La disparition des délégués du personnel (DP) et leur remplacement par des représentants de proximité, au gré des accords, suscite des inquiétudes. « La perte de proximité induite par la disparition des DP fait que les problèmes quotidiens ne seront plus traités correctement, estime Philippe Portier, secrétaire national de la CFDT. La relation directe avec la hiérarchie sans médiation va soulever des problèmes et on peut se retrouver avec des conflits sociaux non encadrés du type gilets jaunes. Comment seront négociées les reprises du travail ? Les directions prennent un risque. C’est une faute de management. » Le Medef aussi émet des critiques sur ces représentants de proximité. « On constate aussi des chevauchements de responsabilité entre membres du CSE et représentants de proximité, indique Hubert Mongon. Il est observé que l’action des représentants de proximité multiplie les canaux de remontée de l’information, ce qui peut parfois conduire à des contradictions. »
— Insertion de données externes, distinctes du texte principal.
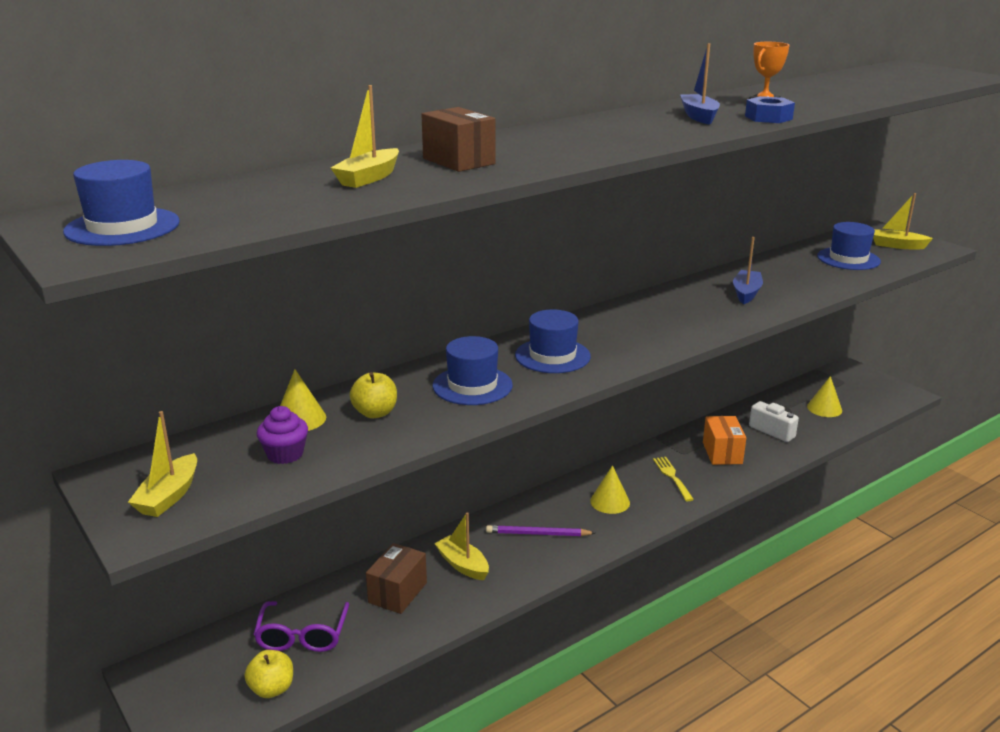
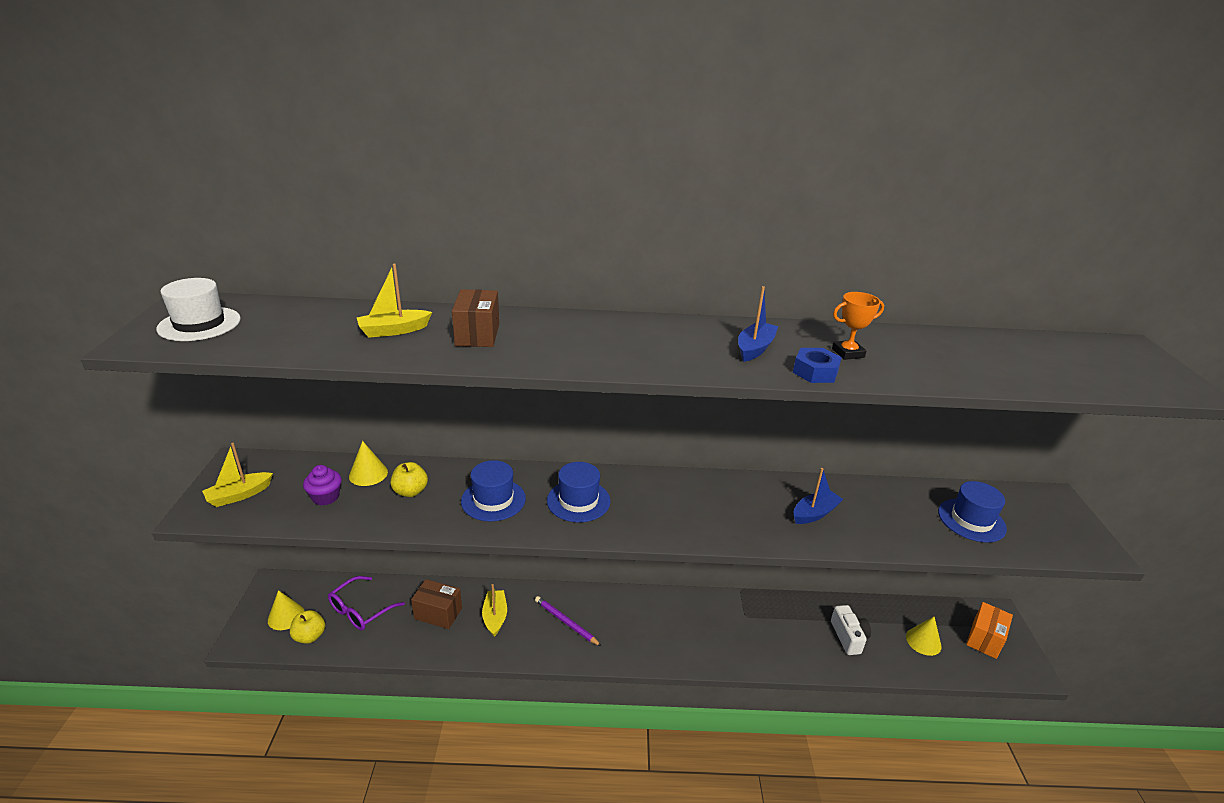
camera: 35 degrees right, 5 degrees up
blue hat [63,160,180,246] -> white hat [156,278,241,341]
brown box [366,543,427,614] -> brown box turned 45 degrees clockwise [411,579,462,629]
yellow cone [590,465,630,514] -> yellow cone moved to [268,590,304,630]
yellow fork [653,457,694,501] -> none
orange box [703,416,746,465] -> orange box moved to [966,602,1013,659]
yellow boat [873,193,933,249] -> none

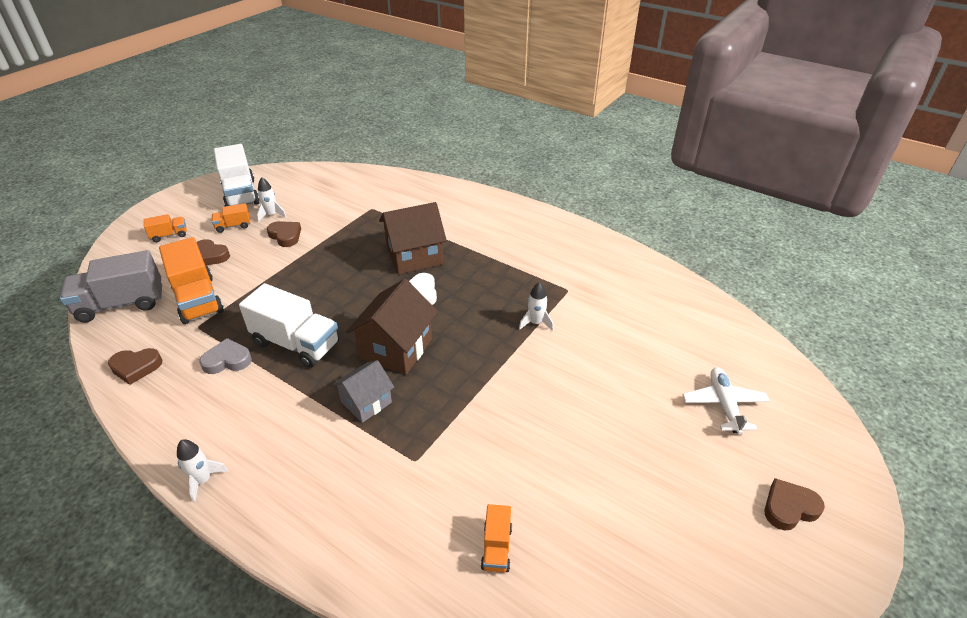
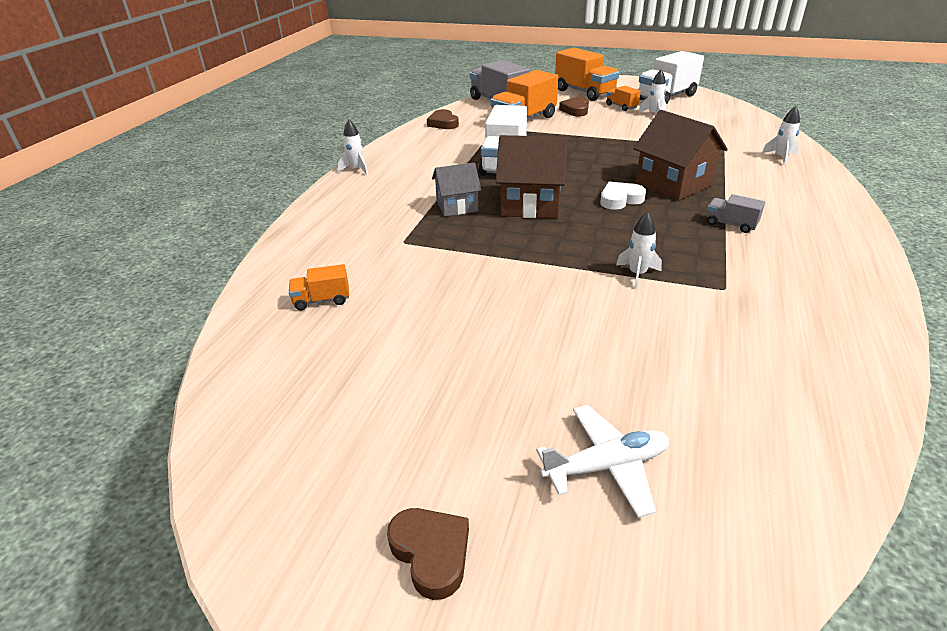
camera: 75 degrees right, 5 degrees down
orange truck [144,214,187,242] -> orange truck [555,48,619,101], size x2.05
grey heart [199,338,252,374] -> none
brown heart [267,221,301,247] -> none
grey house [332,360,394,423] -> grey house turned 45 degrees counterclockwise [432,162,481,217]
none -> grey truck [706,194,765,233]
none -> white rocket [762,106,800,165]

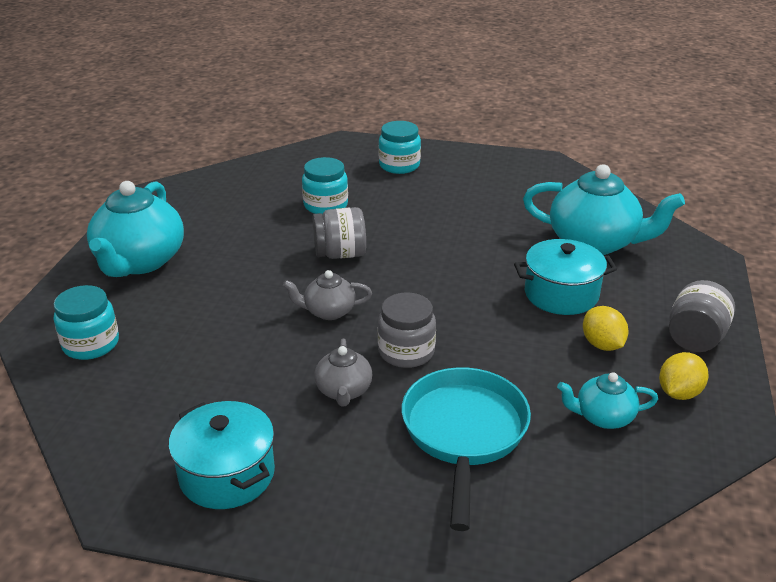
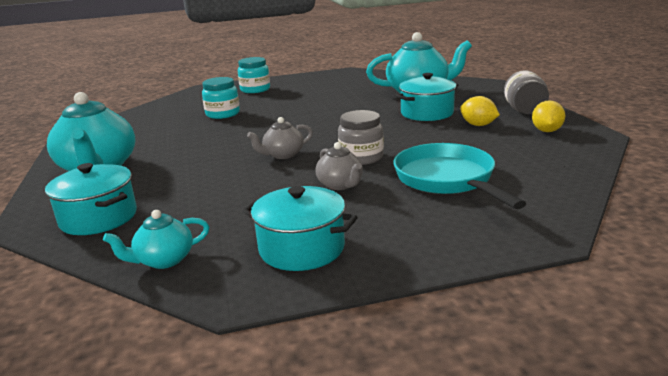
camera: 25 degrees left, 10 degrees down
turquoise jar [54,285,119,360] -> turquoise pot [45,163,137,235]
grey jar [313,207,366,259] -> none
turquoise teapot [557,372,658,429] -> turquoise teapot moved to [103,210,209,269]

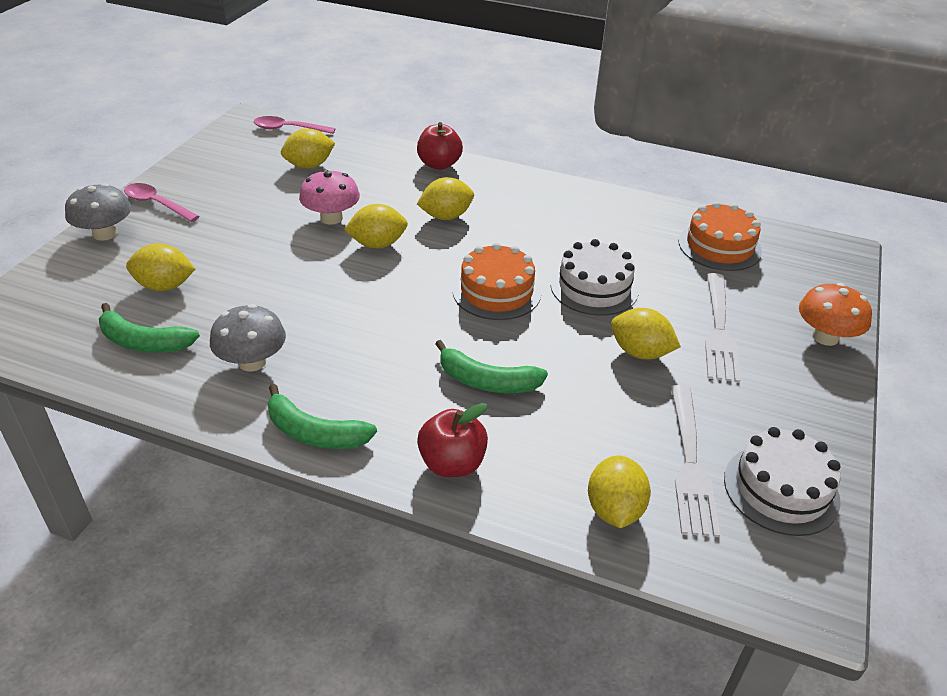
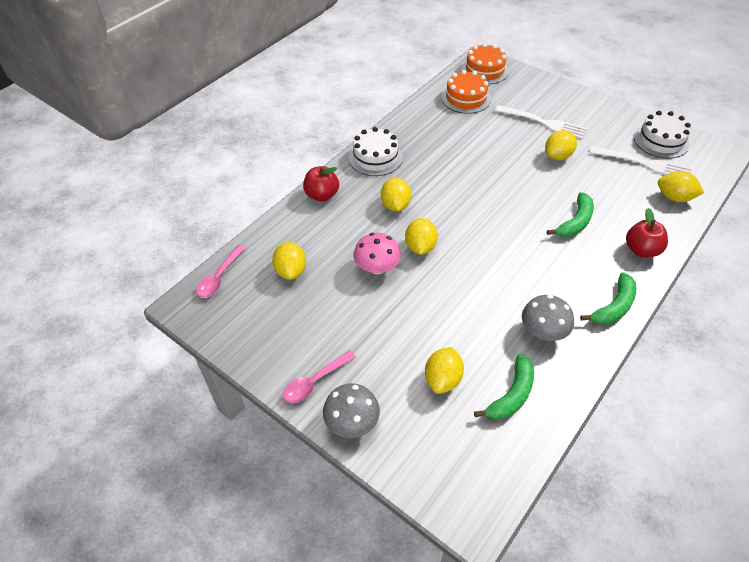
camera: 70 degrees left, 10 degrees up
orange cake [453,242,541,320] -> orange cake moved to [461,43,509,84]
white cake [551,239,639,316] -> white cake moved to [349,127,403,176]
orange mushroom [799,283,872,346] -> none

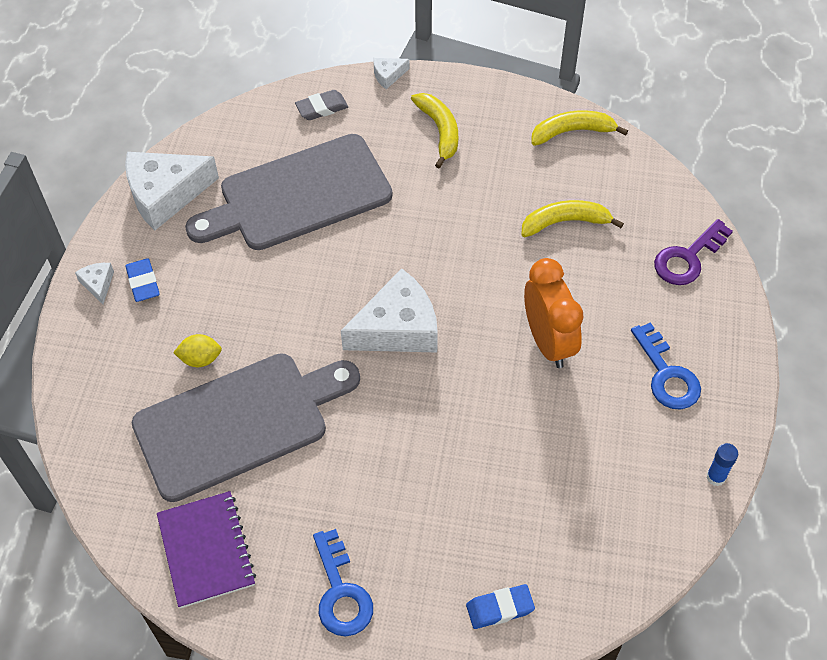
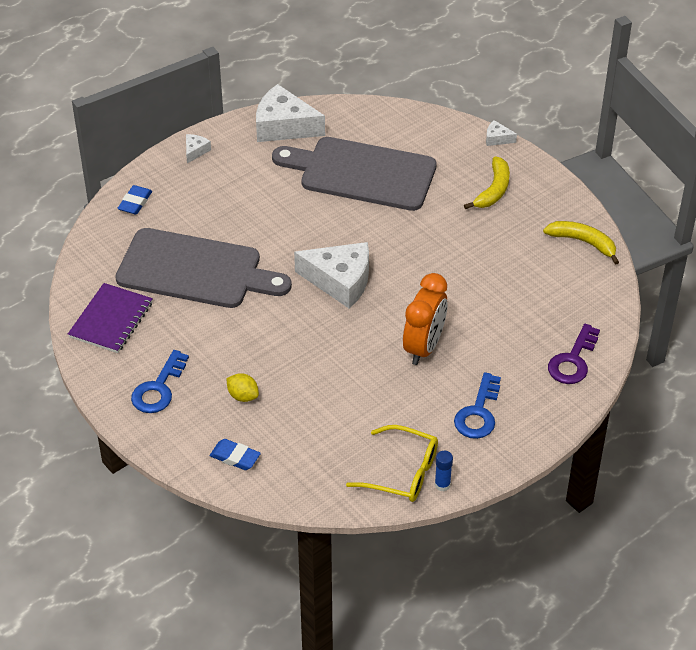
camera: 40 degrees right, 10 degrees down
blue eraser [125,258,160,302] -> blue eraser moved to [117,185,152,214]
yellow lemon [173,334,222,367] -> yellow lemon moved to [226,373,259,402]
grey eraser [295,90,348,120] -> none
yellow banana [522,200,624,237] -> none
purple key [654,219,733,285] -> purple key turned 60 degrees counterclockwise [548,324,600,384]
none -> yellow glasses [346,425,438,502]

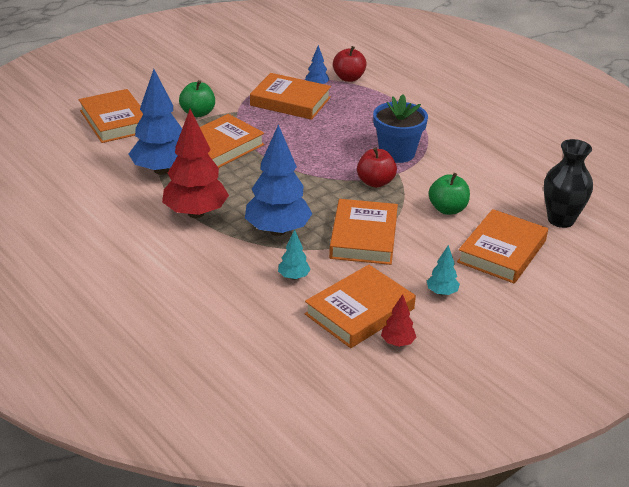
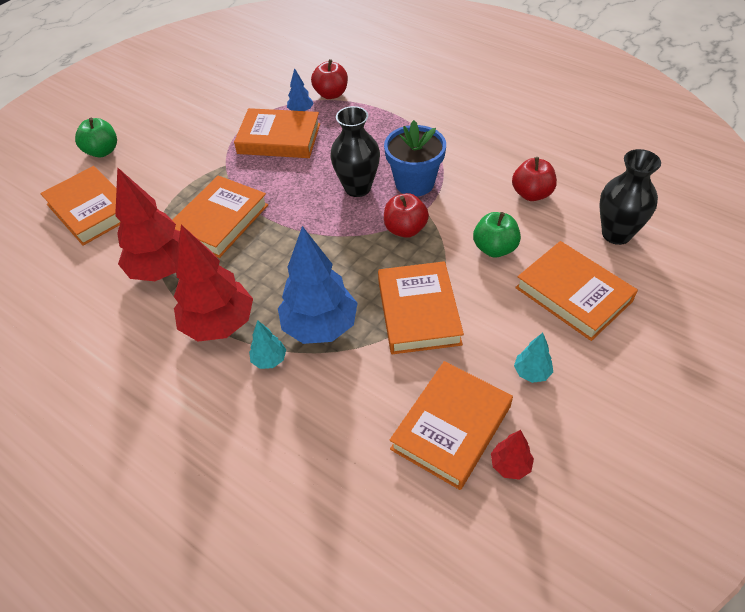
camera: 10 degrees left, 15 degrees up
blue tree [129,69,182,175] -> red tree [115,167,180,281]
green apple [179,80,215,117] -> green apple moved to [75,118,117,158]
turquoise tree [278,230,311,280] -> turquoise tree moved to [249,320,286,369]
orange book [457,209,548,284] -> orange book turned 60 degrees counterclockwise [515,241,638,341]
none -> black vase [330,106,380,197]
none -> red apple [512,157,557,201]

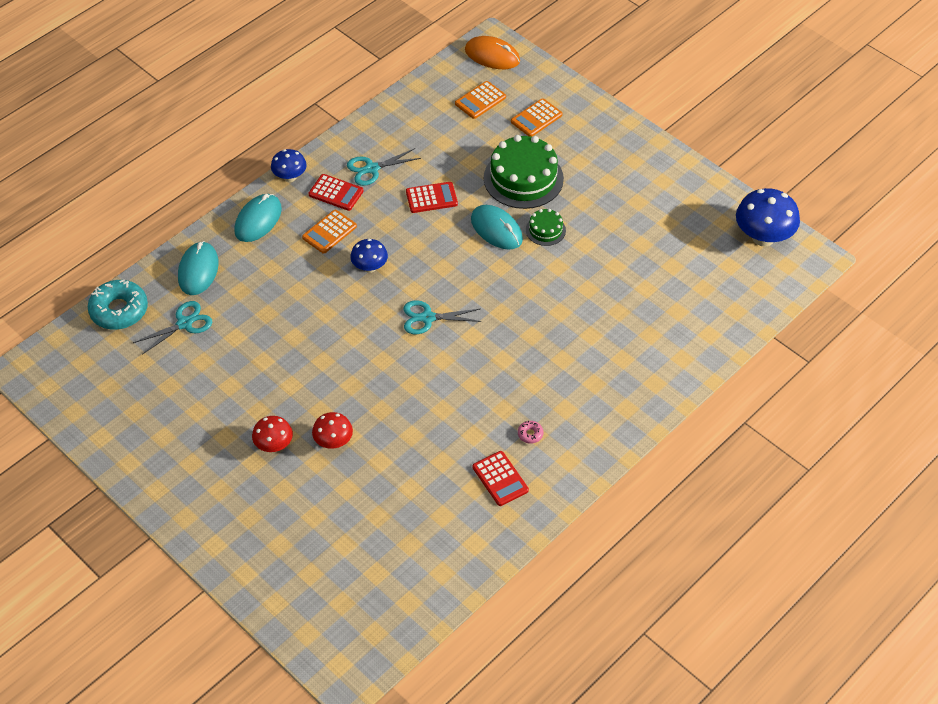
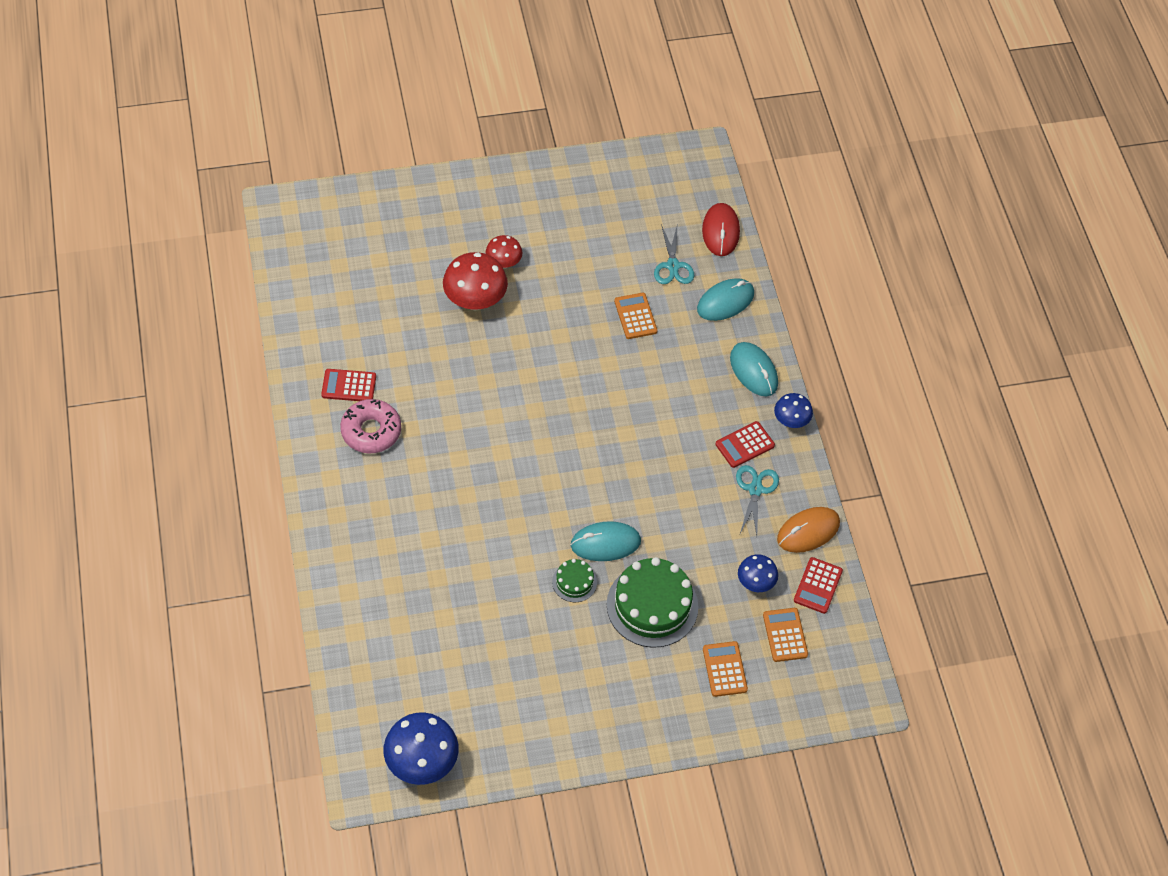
camera: 120 degrees right, 5 degrees up
turquoise donut [88,279,148,330] -> red mouse [702,203,740,256]
turquoise mouse [178,241,219,295] -> turquoise mouse turned 75 degrees counterclockwise [697,278,754,321]
orange calculator [302,210,357,254] -> orange calculator moved to [614,293,658,339]
red mushroom [312,412,353,449] -> red mushroom [443,252,508,310], size x1.72
blue mushroom [350,239,388,273] -> blue mushroom moved to [738,554,778,592]
turquoise scissors [403,300,482,334] -> none
red calculator [406,182,458,213] -> red calculator moved to [794,557,843,614]
orange mouse [465,36,520,69] -> orange mouse moved to [777,507,840,553]
pink donut [518,421,544,444] -> pink donut [340,399,401,454], size x2.40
Dans sa configuration actuelle, le CSE fait aussi naître des craintes sur la succession des élus. « Le suppléant ne peut pas succéder efficacement à un titulaire qui a accumulé autant d’expérience s’il ne peut pas assister aux réunions du CSE, explique Angeline Barth. Cela va peser sur le renouvellement des élus. » Cyril Chabanier, leader de la CFTC, pointe de son côté l’absence de toute reconnaissance professionnelle des mandats des élus : « Si un jeune de 25 ans devient élu du CSE et réalise trois mandats, il sera de nouveau en pleine carrière professionnelle à 37 ans. S’il sait qu’il n’aura aucune reconnaissance professionnelle de ces douze années, comment l’inciter à rejoindre un syndicat et à prendre des responsabilités ? »
Pour Philippe Portier (CFDT), le système actuel comporte trop de défauts et ne doit pas continuer tel quel. Il en appelle à une modification de la loi : « Le législateur doit intervenir pour corriger ces problèmes, qu’il s’agisse de la participation des suppléants, du rôle des représentants de proximité ou de la gestion des ordres du jour du CSE. » C’est l’un des paradoxes majeurs du nouveau dispositif : l’un des syndicats favorables à un renouveau figure désormais parmi ses détracteurs. FO, favorable à « une refonte » du système, déplore « le calcul à courte vue » des entreprises : « Le risque est de voir le dialogue social réduit à la portion congrue et de tomber dans le discrétionnaire, avec des décisions unilatérales et à la tête du client. Les entreprises veulent négliger le dialogue social alors que, là où il existe vraiment, l’absentéisme est plus faible et le climat social meilleur. »
En contrepoint, le Medef souligne la vitalité du dialogue social en 2020 : « Il n’y a jamais eu autant d’accords d’entreprise qu’en 2020, souligne Hubert Mongon. Beaucoup d’entreprises ont découvert les vertus du dialogue social et ce qu’il pouvait apporter. 2020 marque un regain du dialogue social en France qui permet d’identifier les solutions les plus pragmatiques aux problèmes qui peuvent se poser aux entreprises. »
Des diagnostics aussi différents sur cette première année pleine de fonctionnement des CSE augurent mal cependant d’un dialogue social serein, d’autant que 2021 sera « une année sociale compliquée » selon Éric Chevée, qui s’attend à voir des entreprises « disparaître ou réduire leurs effectifs ». Les douze prochains mois risquent d’être l’heure de vérité d’un dialogue social toujours orphelin d’un consensus minimal sur ses moyens et ses visées.